Since I'm not very familiar with transfer functions, I'm not sure how likely it is that this gives the same result as the sympy-based solution due to some simplifications missing from this one. I find it suspicious that already lti behaves unexpectedly: lti([1,2],[1,2]) doesn't simplify its arguments, even though I'd suspect this function to be constant 1. So I'd rather not guess the correctness of this final result.

Anyway, the main message is inheritance itself, so possible bugs in the above implementation hopefully pose only a minor inconvenience. I'm also quite unfamiliar with class definitions, so it's possible that I didn't follow best practices in the above.

---

I eventually rewrote the above after @ochurlaud pointed out, that my original only worked for Python 2. The reason is that the / operation is implemented by __div__/__rdiv__ in Python 2 (and is the ambiguous "classical division").
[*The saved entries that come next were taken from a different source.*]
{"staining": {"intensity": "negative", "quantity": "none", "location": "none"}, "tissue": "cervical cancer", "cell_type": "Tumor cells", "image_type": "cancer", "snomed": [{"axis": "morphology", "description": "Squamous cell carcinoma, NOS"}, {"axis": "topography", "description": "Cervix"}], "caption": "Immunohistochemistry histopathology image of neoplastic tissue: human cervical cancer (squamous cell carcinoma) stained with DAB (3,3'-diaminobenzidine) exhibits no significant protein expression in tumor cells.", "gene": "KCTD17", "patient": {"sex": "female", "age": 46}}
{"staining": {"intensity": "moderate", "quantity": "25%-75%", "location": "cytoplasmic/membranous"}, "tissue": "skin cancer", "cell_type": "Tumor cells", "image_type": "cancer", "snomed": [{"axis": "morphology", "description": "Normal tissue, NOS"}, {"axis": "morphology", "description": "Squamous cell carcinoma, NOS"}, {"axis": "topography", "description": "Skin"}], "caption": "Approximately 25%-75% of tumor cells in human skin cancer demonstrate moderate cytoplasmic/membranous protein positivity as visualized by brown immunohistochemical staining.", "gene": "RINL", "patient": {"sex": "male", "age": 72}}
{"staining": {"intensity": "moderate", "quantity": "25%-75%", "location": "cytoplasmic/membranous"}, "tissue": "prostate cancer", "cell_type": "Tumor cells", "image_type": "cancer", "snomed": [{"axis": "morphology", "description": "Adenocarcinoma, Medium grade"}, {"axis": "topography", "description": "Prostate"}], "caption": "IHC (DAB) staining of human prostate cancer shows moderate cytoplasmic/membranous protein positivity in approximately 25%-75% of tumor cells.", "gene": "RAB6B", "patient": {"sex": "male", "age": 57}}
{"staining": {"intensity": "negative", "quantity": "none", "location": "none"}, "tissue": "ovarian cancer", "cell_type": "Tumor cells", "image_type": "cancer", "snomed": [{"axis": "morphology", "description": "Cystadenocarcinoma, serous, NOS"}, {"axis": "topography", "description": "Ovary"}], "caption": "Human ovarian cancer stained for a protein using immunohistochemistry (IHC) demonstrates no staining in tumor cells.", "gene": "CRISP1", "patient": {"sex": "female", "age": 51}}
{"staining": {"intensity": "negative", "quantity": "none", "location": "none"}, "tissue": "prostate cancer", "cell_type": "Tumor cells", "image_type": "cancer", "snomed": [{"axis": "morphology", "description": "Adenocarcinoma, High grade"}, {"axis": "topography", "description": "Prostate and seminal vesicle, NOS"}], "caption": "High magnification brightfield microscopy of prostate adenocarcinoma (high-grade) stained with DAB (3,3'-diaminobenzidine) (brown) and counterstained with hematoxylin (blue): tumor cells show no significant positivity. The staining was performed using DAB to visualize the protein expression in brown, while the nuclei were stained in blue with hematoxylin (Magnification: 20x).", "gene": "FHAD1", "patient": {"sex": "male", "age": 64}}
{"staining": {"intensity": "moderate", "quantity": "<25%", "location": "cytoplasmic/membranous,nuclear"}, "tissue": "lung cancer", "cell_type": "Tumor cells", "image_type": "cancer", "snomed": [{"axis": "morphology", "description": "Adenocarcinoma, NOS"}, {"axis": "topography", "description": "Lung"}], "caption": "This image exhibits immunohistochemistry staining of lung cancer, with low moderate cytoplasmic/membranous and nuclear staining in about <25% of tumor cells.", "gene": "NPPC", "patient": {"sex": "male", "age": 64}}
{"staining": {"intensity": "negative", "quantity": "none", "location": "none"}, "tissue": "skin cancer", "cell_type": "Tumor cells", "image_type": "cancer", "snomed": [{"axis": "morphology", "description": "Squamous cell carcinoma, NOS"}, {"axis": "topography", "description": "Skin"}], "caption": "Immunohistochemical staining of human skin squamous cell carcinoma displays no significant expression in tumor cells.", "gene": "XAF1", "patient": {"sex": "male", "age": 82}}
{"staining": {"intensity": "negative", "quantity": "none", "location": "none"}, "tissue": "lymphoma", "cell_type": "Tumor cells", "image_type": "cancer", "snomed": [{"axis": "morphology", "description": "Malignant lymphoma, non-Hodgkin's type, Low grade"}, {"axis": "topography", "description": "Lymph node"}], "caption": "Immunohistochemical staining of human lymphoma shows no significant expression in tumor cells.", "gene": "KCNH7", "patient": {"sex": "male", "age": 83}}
In Python 3, however, there is a distinction between / (true division) and // (floor division), and they call __truediv__ and __floordiv__ (and their "right" counterparts), respectively. The __future__ import first in the line of the above code triggers the proper Python 3 behaviour even on Python 2, so the above works on both Python versions. Since floor (integer) division doesn't make much sense for our class, we explicitly signal that it can't do anything with // (unless the other operand implements it).

One could also easily define the respective __iadd__, __idiv__ etc. in-place operations for +=, /= etc., respectively.